- 1 heaped tablespoon coconut oil
- 2 shallots, sliced
- 1 bay leaf
- 12 ounces greens, such as moringa, sweet potato greens, broccoli leaves, sorrel, amaranth, etc.
- 1 cup coconut cream or full-fat coconut milk
- ½ teaspoon freshly grated nutmeg
- Sea salt and cracked black pepper, to taste
- Lemon wedges to serve (optional)
Heat the coconut oil in a large pan set over medium-low heat. Add the shallots, bay leaf and a pinch of salt to the pan. Cook the shallots, stirring occasionally, until they begin to caramelize and turn golden brown. This will take approximately 20–25 minutes.

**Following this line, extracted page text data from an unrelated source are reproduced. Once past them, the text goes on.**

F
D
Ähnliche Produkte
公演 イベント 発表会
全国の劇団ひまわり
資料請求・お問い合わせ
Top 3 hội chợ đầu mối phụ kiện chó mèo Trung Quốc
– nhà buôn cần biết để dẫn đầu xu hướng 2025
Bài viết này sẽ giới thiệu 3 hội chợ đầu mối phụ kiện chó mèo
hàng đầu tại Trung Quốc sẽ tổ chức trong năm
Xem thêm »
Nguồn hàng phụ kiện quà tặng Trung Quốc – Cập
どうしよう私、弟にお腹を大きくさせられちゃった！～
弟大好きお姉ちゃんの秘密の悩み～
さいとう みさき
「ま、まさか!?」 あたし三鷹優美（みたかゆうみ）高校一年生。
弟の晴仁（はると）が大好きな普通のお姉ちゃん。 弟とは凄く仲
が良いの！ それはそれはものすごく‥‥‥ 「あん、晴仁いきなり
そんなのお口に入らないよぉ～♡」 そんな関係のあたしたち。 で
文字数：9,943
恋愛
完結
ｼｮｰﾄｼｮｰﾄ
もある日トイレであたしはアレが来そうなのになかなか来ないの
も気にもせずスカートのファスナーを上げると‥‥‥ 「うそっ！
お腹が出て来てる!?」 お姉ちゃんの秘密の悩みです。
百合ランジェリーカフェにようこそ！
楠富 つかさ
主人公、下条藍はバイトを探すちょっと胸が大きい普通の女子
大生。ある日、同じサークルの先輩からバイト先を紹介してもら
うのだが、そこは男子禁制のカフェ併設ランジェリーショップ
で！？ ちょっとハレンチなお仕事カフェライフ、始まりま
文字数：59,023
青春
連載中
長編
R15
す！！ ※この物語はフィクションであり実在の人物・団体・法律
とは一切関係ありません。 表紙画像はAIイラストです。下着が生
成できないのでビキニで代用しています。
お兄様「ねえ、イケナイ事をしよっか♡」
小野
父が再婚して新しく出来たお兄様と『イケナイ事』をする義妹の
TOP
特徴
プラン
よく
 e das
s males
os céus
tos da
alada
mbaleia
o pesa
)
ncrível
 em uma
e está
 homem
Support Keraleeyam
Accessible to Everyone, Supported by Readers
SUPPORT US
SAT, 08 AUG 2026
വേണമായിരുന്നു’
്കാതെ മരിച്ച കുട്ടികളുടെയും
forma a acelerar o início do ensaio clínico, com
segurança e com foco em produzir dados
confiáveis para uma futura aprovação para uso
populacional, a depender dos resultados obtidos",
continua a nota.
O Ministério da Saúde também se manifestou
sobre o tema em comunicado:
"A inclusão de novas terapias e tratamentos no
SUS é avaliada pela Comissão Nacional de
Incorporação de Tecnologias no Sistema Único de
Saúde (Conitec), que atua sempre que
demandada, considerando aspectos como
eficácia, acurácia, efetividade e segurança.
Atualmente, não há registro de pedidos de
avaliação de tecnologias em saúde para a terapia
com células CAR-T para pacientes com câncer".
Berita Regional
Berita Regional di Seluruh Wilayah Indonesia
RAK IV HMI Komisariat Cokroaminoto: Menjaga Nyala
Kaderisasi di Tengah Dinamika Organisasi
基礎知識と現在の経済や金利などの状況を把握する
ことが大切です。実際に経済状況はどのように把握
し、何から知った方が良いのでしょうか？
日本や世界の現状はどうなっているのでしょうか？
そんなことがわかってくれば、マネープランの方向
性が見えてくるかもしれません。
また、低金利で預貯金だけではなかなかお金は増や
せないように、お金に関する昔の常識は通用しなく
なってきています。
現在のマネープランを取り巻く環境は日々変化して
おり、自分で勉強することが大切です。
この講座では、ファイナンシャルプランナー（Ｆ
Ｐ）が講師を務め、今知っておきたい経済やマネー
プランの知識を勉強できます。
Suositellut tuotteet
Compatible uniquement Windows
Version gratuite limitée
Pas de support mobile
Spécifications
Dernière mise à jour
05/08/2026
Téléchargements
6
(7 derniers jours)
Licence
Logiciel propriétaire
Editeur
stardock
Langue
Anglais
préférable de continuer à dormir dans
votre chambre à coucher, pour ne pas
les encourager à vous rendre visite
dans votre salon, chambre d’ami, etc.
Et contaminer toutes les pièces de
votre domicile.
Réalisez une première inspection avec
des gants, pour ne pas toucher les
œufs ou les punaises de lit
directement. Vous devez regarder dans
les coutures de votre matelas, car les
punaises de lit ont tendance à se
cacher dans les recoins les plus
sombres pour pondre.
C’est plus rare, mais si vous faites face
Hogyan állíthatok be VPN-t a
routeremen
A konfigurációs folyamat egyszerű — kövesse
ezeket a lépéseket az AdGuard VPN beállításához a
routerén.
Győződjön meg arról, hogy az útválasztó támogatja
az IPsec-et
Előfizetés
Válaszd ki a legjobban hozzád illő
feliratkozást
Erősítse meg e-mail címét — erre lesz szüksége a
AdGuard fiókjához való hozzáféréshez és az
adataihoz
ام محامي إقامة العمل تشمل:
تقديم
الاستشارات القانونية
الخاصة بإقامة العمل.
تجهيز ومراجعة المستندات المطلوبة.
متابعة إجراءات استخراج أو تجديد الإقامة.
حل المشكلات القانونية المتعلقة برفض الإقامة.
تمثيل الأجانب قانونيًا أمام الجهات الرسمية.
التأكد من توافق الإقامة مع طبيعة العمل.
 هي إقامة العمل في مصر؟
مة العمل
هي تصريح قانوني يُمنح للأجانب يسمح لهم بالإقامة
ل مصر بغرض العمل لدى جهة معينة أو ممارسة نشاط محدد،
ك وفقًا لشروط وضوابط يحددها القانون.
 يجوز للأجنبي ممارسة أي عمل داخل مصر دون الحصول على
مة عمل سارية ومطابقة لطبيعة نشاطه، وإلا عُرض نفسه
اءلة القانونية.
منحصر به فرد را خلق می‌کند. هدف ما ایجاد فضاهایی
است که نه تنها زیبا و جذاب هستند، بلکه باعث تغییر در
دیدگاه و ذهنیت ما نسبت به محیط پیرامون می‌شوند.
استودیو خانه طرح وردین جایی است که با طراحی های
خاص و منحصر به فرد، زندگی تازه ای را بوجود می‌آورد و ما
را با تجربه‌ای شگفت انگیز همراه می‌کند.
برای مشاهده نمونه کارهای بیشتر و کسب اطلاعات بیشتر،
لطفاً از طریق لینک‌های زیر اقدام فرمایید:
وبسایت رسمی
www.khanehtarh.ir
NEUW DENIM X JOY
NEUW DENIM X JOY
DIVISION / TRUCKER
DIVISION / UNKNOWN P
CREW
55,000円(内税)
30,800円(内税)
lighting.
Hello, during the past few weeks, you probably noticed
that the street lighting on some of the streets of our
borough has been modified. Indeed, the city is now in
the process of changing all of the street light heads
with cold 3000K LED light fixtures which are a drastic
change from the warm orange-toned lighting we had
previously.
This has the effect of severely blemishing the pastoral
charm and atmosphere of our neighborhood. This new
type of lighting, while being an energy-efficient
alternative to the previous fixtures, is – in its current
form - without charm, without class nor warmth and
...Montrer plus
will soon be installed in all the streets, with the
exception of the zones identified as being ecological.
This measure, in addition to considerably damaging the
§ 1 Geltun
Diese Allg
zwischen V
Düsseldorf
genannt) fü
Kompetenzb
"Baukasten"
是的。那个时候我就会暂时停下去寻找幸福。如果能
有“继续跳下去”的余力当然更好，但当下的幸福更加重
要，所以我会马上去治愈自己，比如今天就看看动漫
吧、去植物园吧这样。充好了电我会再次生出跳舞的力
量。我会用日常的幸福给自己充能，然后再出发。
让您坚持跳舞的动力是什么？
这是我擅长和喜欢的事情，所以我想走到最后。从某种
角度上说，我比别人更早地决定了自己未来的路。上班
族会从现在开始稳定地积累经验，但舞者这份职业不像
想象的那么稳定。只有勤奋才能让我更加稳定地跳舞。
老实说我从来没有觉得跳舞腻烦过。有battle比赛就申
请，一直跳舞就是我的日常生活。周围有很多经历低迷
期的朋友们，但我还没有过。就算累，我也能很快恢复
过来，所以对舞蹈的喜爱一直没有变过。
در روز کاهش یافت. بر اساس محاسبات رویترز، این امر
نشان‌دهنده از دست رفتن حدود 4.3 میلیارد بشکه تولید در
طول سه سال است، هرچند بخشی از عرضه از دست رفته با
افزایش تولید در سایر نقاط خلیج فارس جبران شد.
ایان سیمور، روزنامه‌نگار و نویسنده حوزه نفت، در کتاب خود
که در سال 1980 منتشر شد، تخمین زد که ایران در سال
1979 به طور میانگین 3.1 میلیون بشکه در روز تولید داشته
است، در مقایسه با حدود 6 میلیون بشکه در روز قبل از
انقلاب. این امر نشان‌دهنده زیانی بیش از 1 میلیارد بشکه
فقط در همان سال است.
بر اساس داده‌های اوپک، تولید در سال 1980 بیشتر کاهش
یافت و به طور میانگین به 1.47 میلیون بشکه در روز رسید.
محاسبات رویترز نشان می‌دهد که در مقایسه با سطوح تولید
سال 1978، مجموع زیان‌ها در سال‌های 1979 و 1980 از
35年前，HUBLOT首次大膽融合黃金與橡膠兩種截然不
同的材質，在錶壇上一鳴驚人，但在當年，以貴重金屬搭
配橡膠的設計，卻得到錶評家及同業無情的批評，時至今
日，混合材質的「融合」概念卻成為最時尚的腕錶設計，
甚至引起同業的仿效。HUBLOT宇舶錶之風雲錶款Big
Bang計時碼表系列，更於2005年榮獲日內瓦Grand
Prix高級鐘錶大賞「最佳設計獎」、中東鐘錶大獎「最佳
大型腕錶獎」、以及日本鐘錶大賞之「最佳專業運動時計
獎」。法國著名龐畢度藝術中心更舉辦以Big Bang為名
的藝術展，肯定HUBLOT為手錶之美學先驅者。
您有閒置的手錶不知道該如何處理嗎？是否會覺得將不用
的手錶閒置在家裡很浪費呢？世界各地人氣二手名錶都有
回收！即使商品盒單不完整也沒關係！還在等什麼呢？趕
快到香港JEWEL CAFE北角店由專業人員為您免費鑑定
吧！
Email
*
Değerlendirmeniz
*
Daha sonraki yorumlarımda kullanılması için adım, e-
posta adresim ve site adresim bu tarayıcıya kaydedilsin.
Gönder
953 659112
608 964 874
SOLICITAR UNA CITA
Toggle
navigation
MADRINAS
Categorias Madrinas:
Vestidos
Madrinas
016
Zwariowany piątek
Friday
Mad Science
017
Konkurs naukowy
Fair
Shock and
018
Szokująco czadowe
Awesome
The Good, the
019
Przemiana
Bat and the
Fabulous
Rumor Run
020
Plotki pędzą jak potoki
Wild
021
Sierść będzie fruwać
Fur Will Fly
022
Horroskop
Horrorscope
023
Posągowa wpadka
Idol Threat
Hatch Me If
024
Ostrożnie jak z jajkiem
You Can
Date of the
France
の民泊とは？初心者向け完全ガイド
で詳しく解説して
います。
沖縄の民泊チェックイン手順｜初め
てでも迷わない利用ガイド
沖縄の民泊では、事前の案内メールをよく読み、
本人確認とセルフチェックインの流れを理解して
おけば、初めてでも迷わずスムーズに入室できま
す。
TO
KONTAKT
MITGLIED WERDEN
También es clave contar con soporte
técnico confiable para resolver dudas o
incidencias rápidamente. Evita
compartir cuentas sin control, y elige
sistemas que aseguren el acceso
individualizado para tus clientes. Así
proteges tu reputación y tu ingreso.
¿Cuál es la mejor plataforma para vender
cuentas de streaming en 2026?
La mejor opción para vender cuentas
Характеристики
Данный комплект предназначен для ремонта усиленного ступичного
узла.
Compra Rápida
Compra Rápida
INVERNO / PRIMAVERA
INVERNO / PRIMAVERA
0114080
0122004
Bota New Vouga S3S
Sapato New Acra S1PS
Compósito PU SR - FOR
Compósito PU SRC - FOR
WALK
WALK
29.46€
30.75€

While the shallots are caramelizing, steam the greens in a steamer basket until just tender and beginning to wilt. Remove the greens and allow them to cool slightly before chopping them into bite-sized pieces. Set the steamed and chopped greens aside.
Once the shallots are caramelized, add the coconut cream or milk, the nutmeg and the black pepper. Allow this mixture to cook from 2 to 3 minutes, then stir in the chopped greens and another pinch of salt. Cook the greens for 2 to 3 more minutes, until they are warmed through. Serve with fresh lemon wedges.